Bagian Teks:
########

Terbaru

6/recent/ticker-posts

Header Ads Widget

Sambut Ramadhan Dengan Harga Kembali Naik

TintaSiyasi.com -- Bulan Ramadhan adalah bulan yang dinantikan bagi kaum muslimin sebagai bulan kemuliaan menunaikan salah satu kewajiban dalam rukun Islam.  Namun sambutan bulan Ramadhan yang justru tidak diinginkan untuk semua rakyat bukan hanya muslim adalah naiknya harga-harga barang terkhusus harga bahan pokok.

Kenapa demikian? Karena masyarakat tentunya ingin membeli barang-barang yang dibutuhkan dengan harga yang sesuai isi kantong mereka masing-masing. Dengan kata lain sesuai pemasukan nafkah di setiap keluarga.  Sementara jika diperhatikan sudah menjadi kebiasaan yang terjadi  menaikkan harga menjelang ramadhan, seakan menjadi momen karena melihat begitu banyak permintaan.

Kekhawatiran kenaikan harga suatu hal yang wajar ketika kenaikan harga barang melonjak naik menjadi kekhawatiran rakyat. Sebab hal ini berkaitan dengan pengeluaran keuangan harian mereka dalam memenuhi kebutuhan harian mereka. Kenaikan harga ini terus berulang menjadi pertanda tidak ada solusi yang mampu ditempuh, yang ada justru diwajarkan dan diminta rakyat untuk tidak panik karena menganggap ini hal biasa.

Menteri Pertanian (Mentan) Syahrul Yasin Limpo (SYL) menyebut dinamika harga pangan jelang bulan puasa Ramadhan 1444 Hijriah/2023 Masehi sebagai hal biasa. Jelang bulan puasa Ramadhan ada dinamika harga itu biasa. Tapi kami dari Kementan, kementerian terkait lainnya, dan pemerintah daerah, tetap berupaya menjaga agar harga tetap stabil.

Mentan Syahrul saat membuka Rapat Koordinasi Bidang Pengawasan Pangan mengatakan tugas utama Kementerian Pertanian (Kementan) adalah menjaga ketersediaan pangan. Sementara untuk pergerakan harga, pihaknya tetap memantau sambil berkoordinasi dengan pemerintah daerah (pemda) dalam melakukan upaya-upaya pengendalian harga (era.id  07/03/23).


Sekarang hampir semua bahan pokok harganya naik semua, baik itu cabai, bawang merah maupun bawang putih dan komoditi lainnya. Apalagi saat ini momen ruahan dan jelang ramadan yang rutin terjadi kenaikan harga bahan pokok (tribunnews.com  7/3/2023).

########

Daftar Tugas:
• 1. Tuliskan kembali artikel tentang kenaikan harga menjelang Ramadhan tanpa perubahan apa pun, mulai dari "Sambut Ramadhan Dengan" dan berakhir pada "begitu banyak permintaan.".
• 2. Sambung artikel tentang kenaikan harga menjelang Ramadhan mulai setelah kalimat terakhir yang tercantum.

########

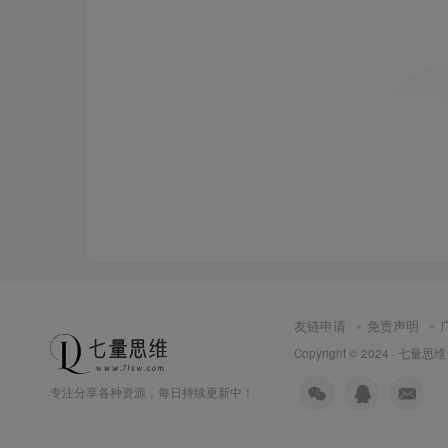
友链申请
免责声明
Copyright © 2024 ·
七量思维
专注分享各种资源，每日持续更新中！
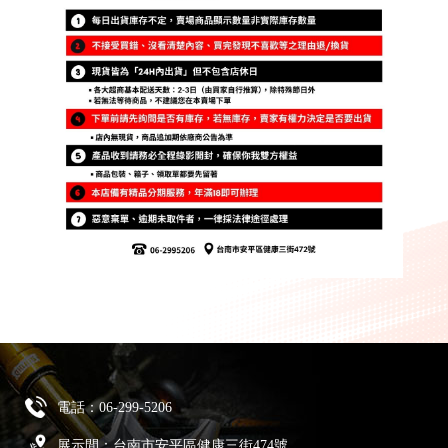
電話：
06-299-5206
展示間：台南市安平區健康三街474號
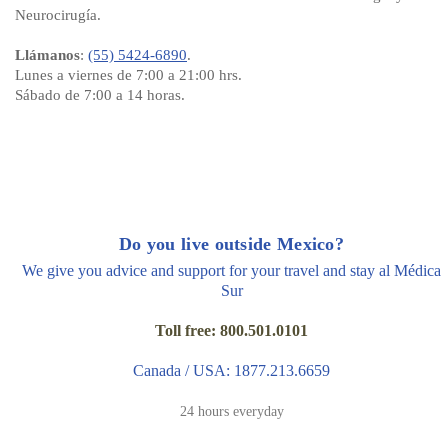
Neurocirugía.
Llámanos
:
(55) 5424-6890
.
Lunes a viernes de 7:00 a 21:00 hrs.
Sábado de 7:00 a 14 horas.
Do you live outside Mexico?
We give you advice and support for your travel and stay al Médica
Sur
Toll free: 800.501.0101
Canada / USA: 1877.213.6659
24 hours everyday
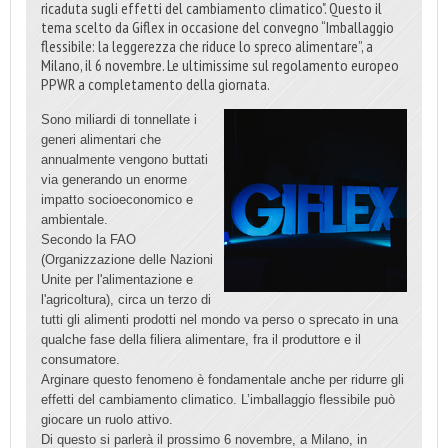
ricaduta sugli effetti del cambiamento climatico". Questo il
tema scelto da Giflex in occasione del convegno “Imballaggio
flessibile: la leggerezza che riduce lo spreco alimentare”, a
Milano, il 6 novembre. Le ultimissime sul regolamento europeo
PPWR a completamento della giornata.
Sono miliardi di tonnellate i
generi alimentari che
annualmente vengono buttati
via generando un enorme
impatto socioeconomico e
ambientale.
Secondo la FAO
(Organizzazione delle Nazioni
Unite per l'alimentazione e
l'agricoltura), circa un terzo di
tutti gli alimenti prodotti nel mondo va perso o sprecato in una
qualche fase della filiera alimentare, fra il produttore e il
consumatore.
Arginare questo fenomeno è fondamentale anche per ridurre gli
effetti del cambiamento climatico. L’imballaggio flessibile può
giocare un ruolo attivo.
Di questo si parlerà il prossimo 6 novembre, a Milano, in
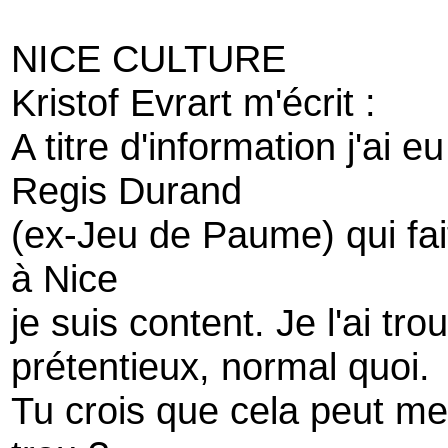
NICE CULTURE
Kristof Evrart m'écrit :
A titre d'information j'ai e
Regis Durand
(ex-Jeu de Paume) qui fa
à Nice
je suis content. Je l'ai t
prétentieux, normal quoi.
Tu crois que cela peut me 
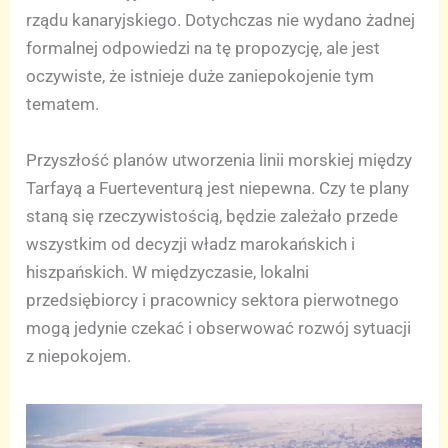
rządu kanaryjskiego. Dotychczas nie wydano żadnej
formalnej odpowiedzi na tę propozycję, ale jest
oczywiste, że istnieje duże zaniepokojenie tym
tematem.
Przyszłość planów utworzenia linii morskiej między
Tarfayą a Fuerteventurą jest niepewna. Czy te plany
staną się rzeczywistością, będzie zależało przede
wszystkim od decyzji władz marokańskich i
hiszpańskich. W międzyczasie, lokalni
przedsiębiorcy i pracownicy sektora pierwotnego
mogą jedynie czekać i obserwować rozwój sytuacji
z niepokojem.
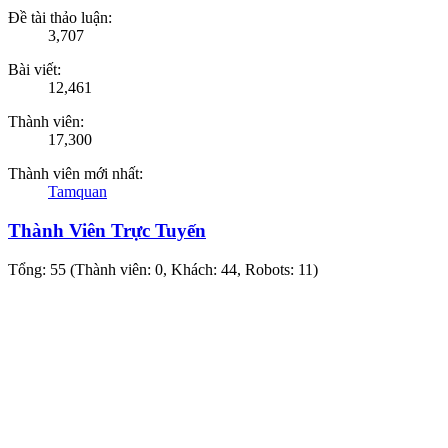
Đề tài thảo luận:
3,707
Bài viết:
12,461
Thành viên:
17,300
Thành viên mới nhất:
Tamquan
Thành Viên Trực Tuyến
Tổng: 55 (Thành viên: 0, Khách: 44, Robots: 11)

########

Jawaban Bernomor:
• 1.
Sambut Ramadhan Dengan Harga Kembali Naik

TintaSiyasi.com -- Bulan Ramadhan adalah bulan yang dinantikan bagi kaum muslimin sebagai bulan kemuliaan menunaikan salah satu kewajiban dalam rukun Islam.  Namun sambutan bulan Ramadhan yang justru tidak diinginkan untuk semua rakyat bukan hanya muslim adalah naiknya harga-harga barang terkhusus harga bahan pokok.

Kenapa demikian? Karena masyarakat tentunya ingin membeli barang-barang yang dibutuhkan dengan harga yang sesuai isi kantong mereka masing-masing. Dengan kata lain sesuai pemasukan nafkah di setiap keluarga.  Sementara jika diperhatikan sudah menjadi kebiasaan yang terjadi  menaikkan harga menjelang ramadhan, seakan menjadi momen karena melihat begitu banyak permintaan.

• 2.
Upaya yang masih kurang massif 
Memang benar bahwa kenaikan harga menjelang ramdhan tetap akan ada upaya yang dilakukan, namun upaya itu masih tergolong belum mampu menstabilkan harga. Dan yang menjadi evaluasi dilihat berulangnya kenaikan harga bahan pokok ini disimpulkan belum ada solusi yang diberikan.

Ibarat melodi yang berulang, harga menjelang ramadhan dan hari besar agama selalu naik. Akibatnya rakyat kesusahan dalam mendapatkan bahan kebutuhan pokok. Menjadi peran Negara yang memegang kekuasaan tertinggi dalam menyelesaikan permasalahan ini. Seharusnya ada upaya antisipasif agar tidak ditemukan gejolak harga sehingga rakyat mudah mendapatkan kebutuhannya.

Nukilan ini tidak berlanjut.